Ne diyelim ne söyleyelim?

Siyaset, bizim ülkemizde ve Aksaray’da çok farklı algoritmalarla işliyor, biliyorduk ama bu kadarına artık bir söz etmek istemiyorum.

“Bir gün her şey aslına rücu eder.”

“Yanlış yaparsam beni kaleminle düzelt abi” diyen Sayın Vekilim,

Senin de kulağına gelmiştir,

Aksaray kamuoyu yerel seçimler için şöyle konuşuyor:

“Aksaray’da Sayın Vekil partisinin kazanacağını aklı kesseydi. Kendisinden başka kimseyi aday çıkarmazdı.”

Buradan şu sonuca varabilir miyiz?

Ülkemde siyaseten bunalmış, sıkılmış, “Üçüncü bir yol var” diye düşünen,

Bu süreçte her türlü sıkıntıya, maddi manevi göğüs gerenlerin gerçek niyetiniz ile yüzleşmesi neden bu kadar kötü olabilir?

Çok önceki yazılarımda da bahsettiğim gibi,

Siz de MHP üyesiyken, size göre siyasi bir gelecek vaat etmediğini düşündüğünüz partinizin genel başkanını değiştirmek için ilk imzayı atıp sonra kurulan partinin Aksaray öncüsü olmadınız mı?
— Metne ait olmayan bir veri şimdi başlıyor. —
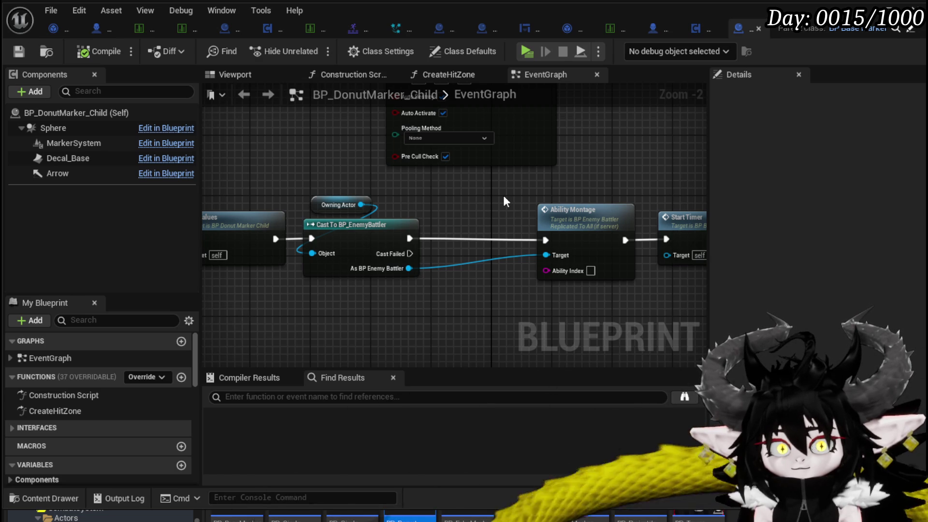
pyautogui.moveTo(503, 195)
pyautogui.mouseDown()
pyautogui.moveTo(434, 184)
pyautogui.moveTo(587, 230)
pyautogui.moveTo(521, 229)
pyautogui.moveTo(517, 242)
pyautogui.mouseUp()
pyautogui.click(463, 199)
pyautogui.press('ctrl+shift+s')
Siz de gençliğinizi, onca emeğinizi verdiğiniz siyasi hareketin içinde haksızlığa uğradığınızı düşünmediniz mi,

Oysaki partiniz, emeğinizin karşılığı olan genç yaşta MYK üyeliğinden milletvekilliği adaylığına kadar her zaman yanınızdayken?

Demek ki ülkemizde siyaset anlayışı kökten değişiyormuş.

Yaşadığımız ve gördüğümüz kadarıyla yeni siyaset anlayışı, “Küçük olsun benim olsun.”

Hak, emek, haksızlık mı?

Diğer işlerden fırsat bulursak bir ara onlara da bakarız, bakamasak da amaan salla yerf!

Yukarıda yazdığım gibi, “Bir gün her şey aslına rücu eder” sözünün ne denli doğru olduğunu teyit ettik.

Hep birlikte yaşayıp göreceğiz.

Bağımsız belediye başkanı olma kararı verip, 24 saat dolmadan vazgeçtiğinizde hatırlar mısınız bilmem, bana söylediğiniz bir sözle yazımı sonlandırayım.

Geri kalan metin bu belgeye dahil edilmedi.